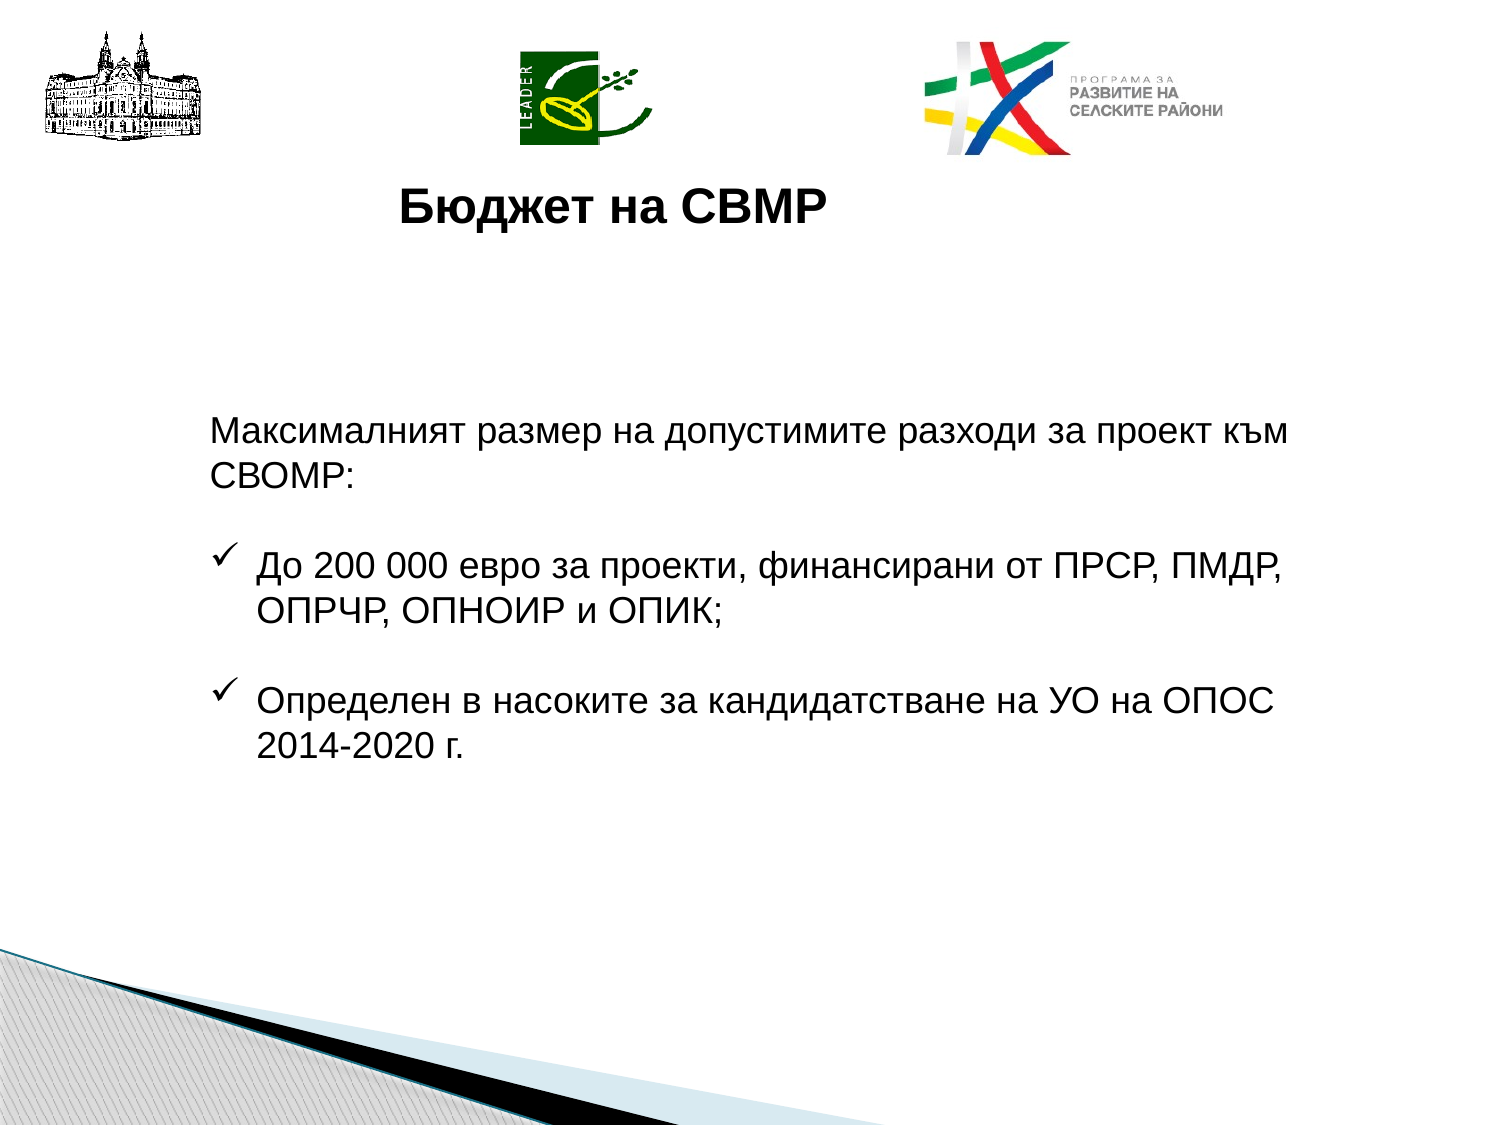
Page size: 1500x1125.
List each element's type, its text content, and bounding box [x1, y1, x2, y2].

picture [40, 27, 207, 144]
text_box Бюджет на СВМР [383, 166, 923, 241]
text_box Максималният размер на допустимите разходи за проект към СВОМР: До 200 000 евро за проекти, финансирани от ПРСР, ПМДР, ОПРЧР, ОПНОИР и ОПИК; Определен в насоките за кандидатстване на УО на ОПОС 2014-2020 г. [194, 398, 1317, 818]
picture [909, 27, 1235, 167]
picture [520, 50, 656, 145]
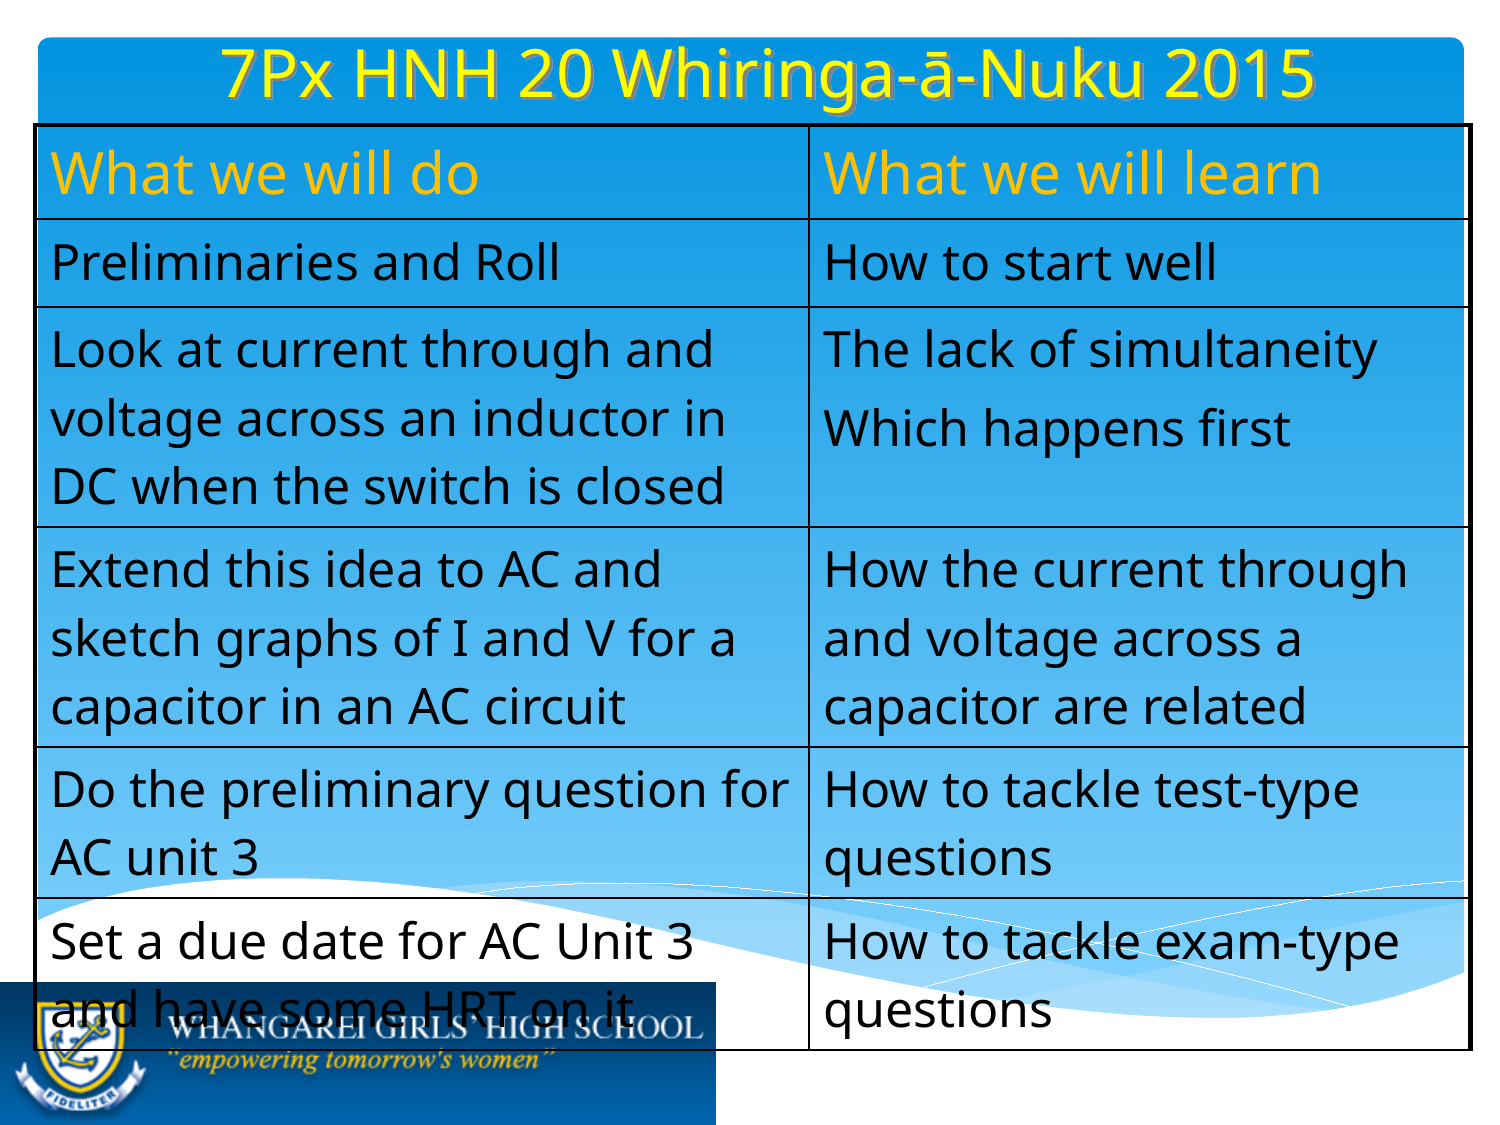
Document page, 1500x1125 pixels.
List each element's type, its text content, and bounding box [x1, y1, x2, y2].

table_header What we will learn [810, 127, 1468, 218]
picture [0, 982, 716, 1125]
table_cell How to tackle test-type questions [810, 748, 1468, 897]
table_cell How to tackle exam-type questions [810, 899, 1468, 1049]
table_header What we will do [37, 127, 808, 218]
table_cell Preliminaries and Roll [37, 220, 808, 306]
table_cell Do the preliminary question for AC unit 3 [37, 748, 808, 897]
table_cell Extend this idea to AC and sketch graphs of I and V for a capacitor in an AC circuit [37, 528, 808, 746]
table_cell The lack of simultaneity Which happens first [810, 308, 1468, 526]
table_cell Set a due date for AC Unit 3 and have some HRT on it [37, 899, 808, 1049]
table_cell How the current through and voltage across a capacitor are related [810, 528, 1468, 746]
table_cell How to start well [810, 220, 1468, 306]
text_box 7Px HNH 20 Whiringa-ā-Nuku 2015 [162, 20, 1375, 121]
table_cell Look at current through and voltage across an inductor in DC when the switch is closed [37, 308, 808, 526]
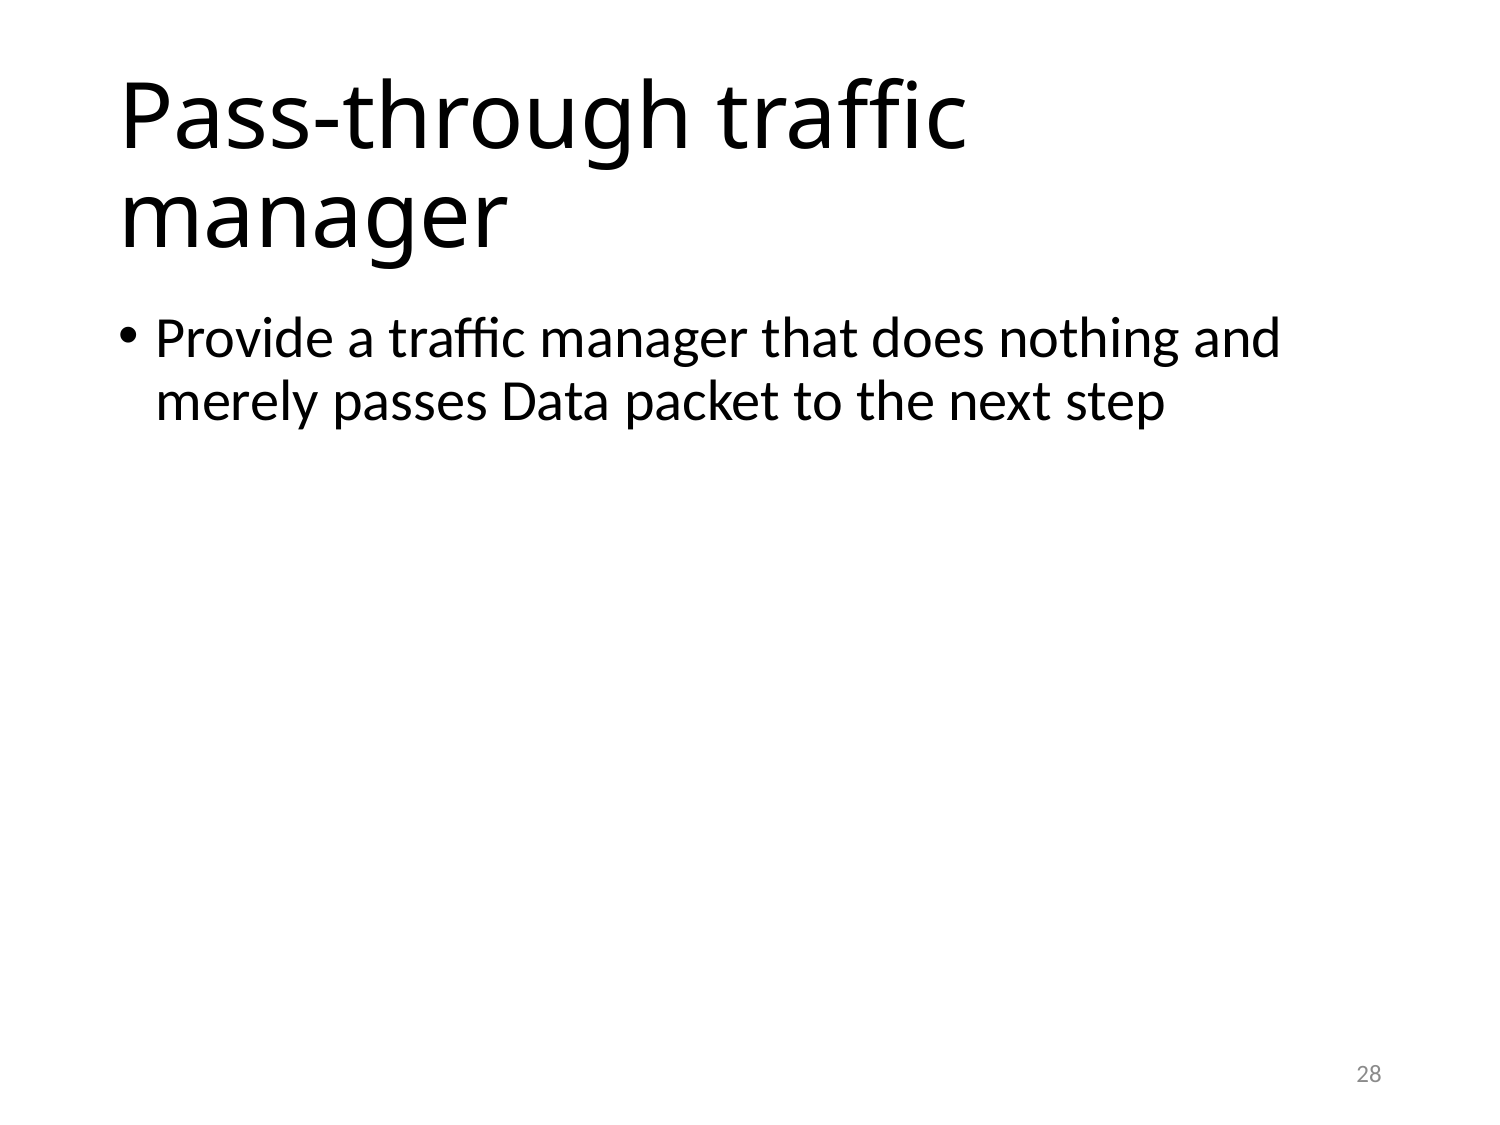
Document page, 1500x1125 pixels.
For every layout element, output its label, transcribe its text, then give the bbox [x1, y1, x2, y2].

list Provide a traffic manager that does nothing and merely passes Data packet to the next step [103, 299, 1397, 1014]
slide_number 28 [1059, 1042, 1397, 1103]
title Pass-through traffic manager [103, 59, 1397, 278]
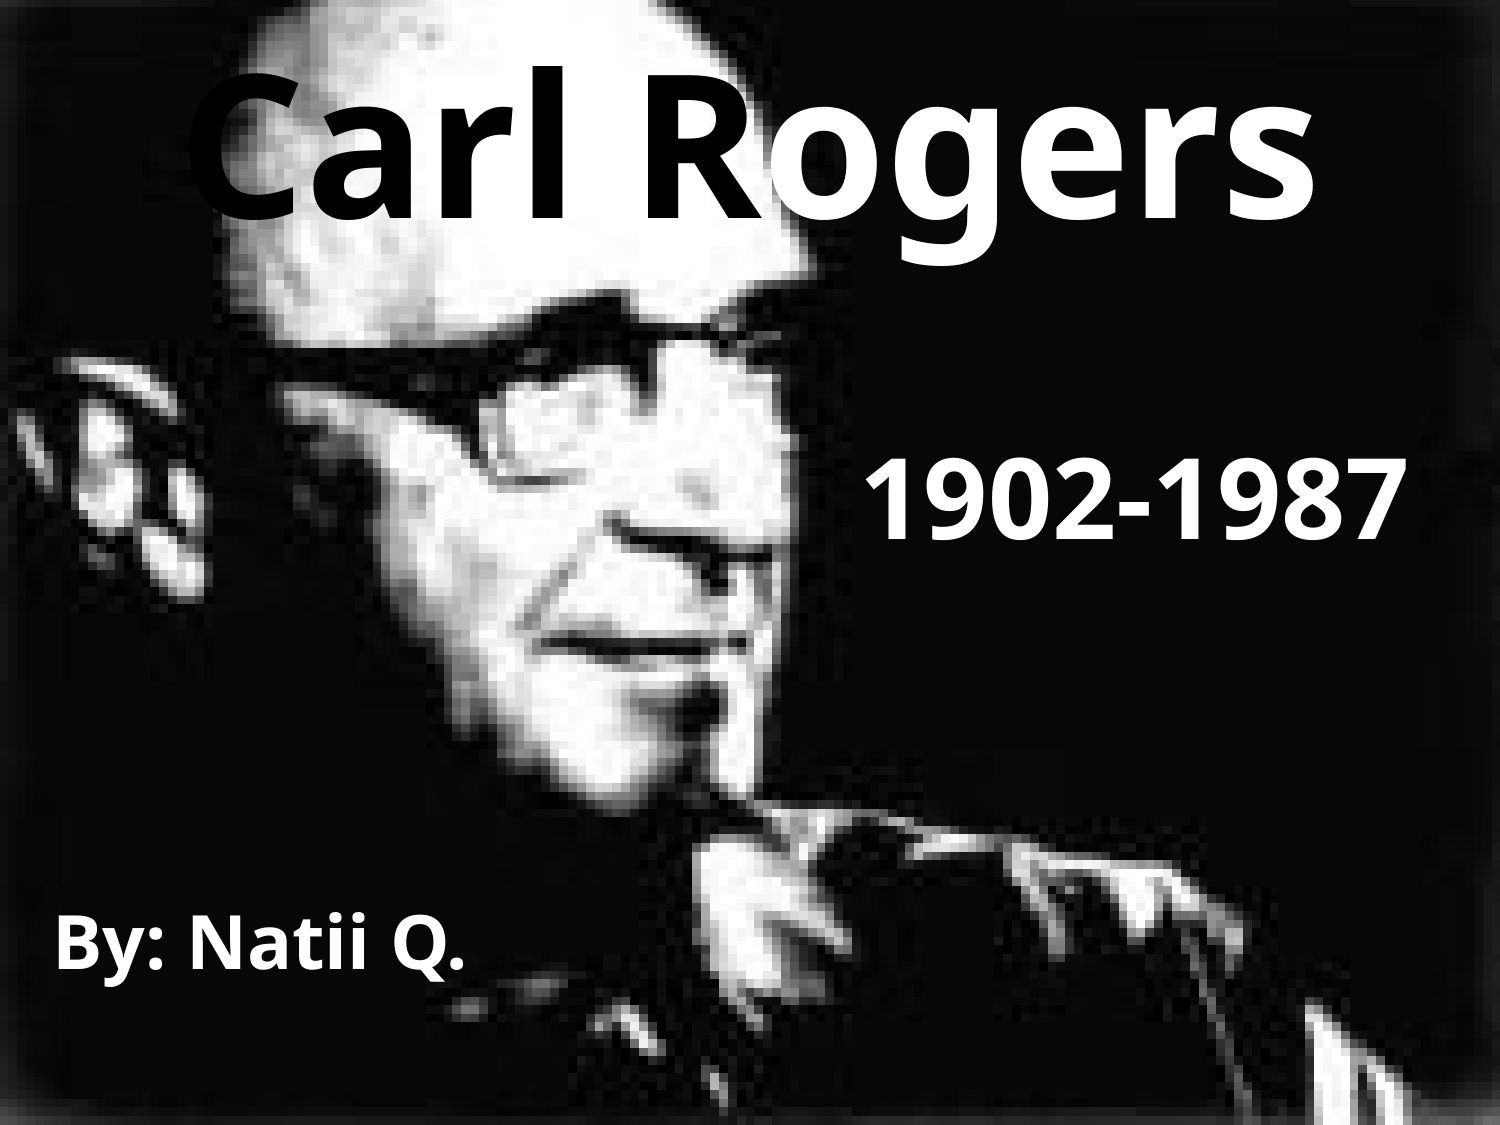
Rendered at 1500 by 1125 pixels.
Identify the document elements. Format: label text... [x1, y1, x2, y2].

title Carl Rogers [75, 45, 1425, 233]
picture [0, 0, 1500, 1125]
text_box By: Natii Q. [37, 887, 513, 993]
list 1902-1987 [75, 262, 1425, 1005]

Exercise instructions: Your reply should hold every line of the material, unaltered, and not one picture.

Exercise response:
Page size: 1500x1125.
List each element's type, its text content, and bounding box [x1, y1, x2, y2].

picture [40, 27, 207, 144]
text_box Бюджет на СВМР [383, 166, 923, 241]
text_box Максималният размер на допустимите разходи за проект към СВОМР: До 200 000 евро за проекти, финансирани от ПРСР, ПМДР, ОПРЧР, ОПНОИР и ОПИК; Определен в насоките за кандидатстване на УО на ОПОС 2014-2020 г. [194, 398, 1317, 818]
picture [909, 27, 1235, 167]
picture [520, 50, 656, 145]
Document page, 1500x1125 pixels.
List each element's type, its text content, and bounding box [x1, y1, x2, y2].

table_header What we will learn [810, 127, 1468, 218]
picture [0, 982, 716, 1125]
table_cell How to tackle test-type questions [810, 748, 1468, 897]
table_cell How to tackle exam-type questions [810, 899, 1468, 1049]
table_header What we will do [37, 127, 808, 218]
table_cell Preliminaries and Roll [37, 220, 808, 306]
table_cell Do the preliminary question for AC unit 3 [37, 748, 808, 897]
table_cell Extend this idea to AC and sketch graphs of I and V for a capacitor in an AC circuit [37, 528, 808, 746]
table_cell The lack of simultaneity Which happens first [810, 308, 1468, 526]
table_cell Set a due date for AC Unit 3 and have some HRT on it [37, 899, 808, 1049]
table_cell How the current through and voltage across a capacitor are related [810, 528, 1468, 746]
table_cell How to start well [810, 220, 1468, 306]
text_box 7Px HNH 20 Whiringa-ā-Nuku 2015 [162, 20, 1375, 121]
table_cell Look at current through and voltage across an inductor in DC when the switch is closed [37, 308, 808, 526]
Document page, 1500x1125 pixels.
For every layout element, output its label, transcribe its text, then give the bbox [x1, y1, x2, y2].

list Provide a traffic manager that does nothing and merely passes Data packet to the next step [103, 299, 1397, 1014]
slide_number 28 [1059, 1042, 1397, 1103]
title Pass-through traffic manager [103, 59, 1397, 278]
Rendered at 1500 by 1125 pixels.
Identify the document elements. Format: label text... [x1, y1, x2, y2].

title Carl Rogers [75, 45, 1425, 233]
picture [0, 0, 1500, 1125]
text_box By: Natii Q. [37, 887, 513, 993]
list 1902-1987 [75, 262, 1425, 1005]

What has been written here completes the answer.